- The Washington Times - Wednesday, December 20, 2006

The Food and Drug Administration yesterday proposed mandatory labeling for over-the-counter painkillers aspirin, acetaminophen and ibuprofen.

The new warning labels would apply to drugs such as Johnson & Johnson’s Tylenol, which contains acetaminophen; Wyeth’s Advil, which contains ibuprofen; and Bayer, which is aspirin. The drugs are found in hundreds of other painkillers, and cold and flu medications.

More than 200 million Americans take acetaminophen alone, federal officials said.

The FDA said that although the products are safe in recommended doses, liver toxicity and stomach bleeding can occur in people with certain conditions. In a worst-case scenario, an overdose of acetaminophen can lead to acute liver failure.

“Consumers have to be more cognizant of what they are taking for pain,” said Dr. Charles Ganley, director of the FDA’s Office of Nonprescription Products.

Currently, the manufacturers can choose to label potential adverse side effects. The proposed rule, which will be issued next week, sets in motion the process to make the labels not only mandatory but also more prominent on products containing acetaminophen or non-steroidal drugs such as aspirin and ibuprofen.

The requirement probably will not go into effect until sometime in 2008, because of the length of finalizing the federal regulation. Dr. Ganley would not pin down an effective date for the new requirement but said his office would finish writing the final regulation by the end of next year.

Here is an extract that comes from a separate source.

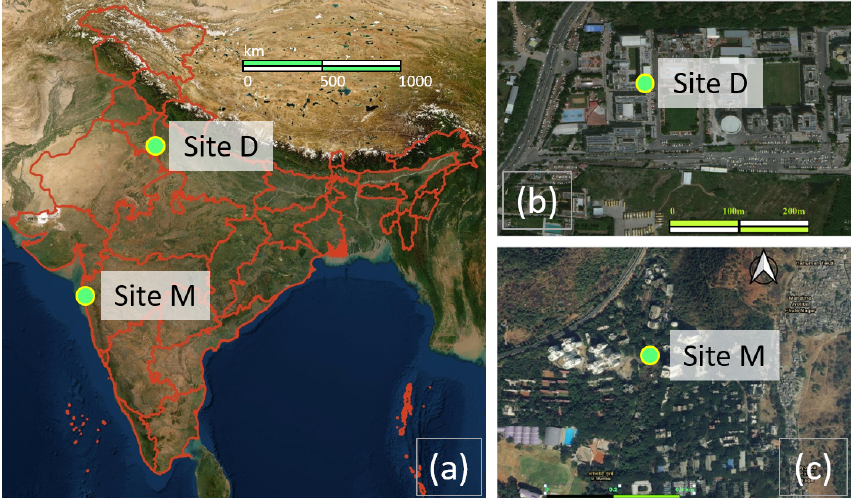
Figure 1. A map showing the locations of the deployment sites. Panels (b) and (c) show a local-scale map of the vicinity of the deployment sites – namely site D at MRIIRS, Delhi NCR (b) , and site M at MPCB, Mumbai (c) , with the sites themselves pointed out using bright green dots. Panel (a) shows the location of the sites on a map of India. Credit for map sources: (a) is taken from the NASA Earth Observatory with the outlines of the Indian states in red taken from QGIS 3.4 Madeira; (b) and (c) are obtained from © Google Maps. The green markers for the sites in all figures were added separately.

The number of liver-damage cases or stomach ailments associated with the drugs is not known, but Dr. Ganley estimated that as many as 200 deaths occur annually as result of taking acetaminophen.

Because the drugs are found in hundreds of products, the risks are magnified. For aspirin and ibuprofen, there is a risk of gastrointestinal bleeding and kidney injury. Overdoses of acetaminophen can cause liver damage.

“Because of the high number of people taking the drugs, the rare circumstances add up and we need to emphasize it more to the public,” Dr. Ganley said. “There is some indication that for acetaminophen, liver problems may be increasing.”

The proposed warning labels for acetaminophen would highlight the potential for liver toxicity, particularly when using the drug in high doses and when taking it with alcohol. And for aspirin and ibuprofen, the new warning labels would make more prominent the risk of stomach bleeding that can occur in people older than 60 or who have an ulcer.

For aspirin and ibuprofen, federal officials want the warnings to be more visible on the product. “The warning that is on there now is not the warning that we wanted,” Dr. Ganley said.

The FDA is urging companies that manufacture and market the drugs to voluntarily comply with the new warning labels. The pending regulation is not expected to affect drug makers’ stock prices or revenue, according to drug-industry financial analysts.

“This probably will not impact Johnson & Johnson or Bayer directly,” said Les Funtleyder, a health care analyst at the financial firm Miller Tabak.

The process of a stricter warning label for the ubiquitous products began in 2002 when advisory panels began meeting. Two years later, FDA officials finished the proposed regulation, but it has been in the federal regulatory clearing process until now.

“We are forced to do this through the regulatory process, it is an extremely laborious process and intolerably too slow,” Dr. Ganley said.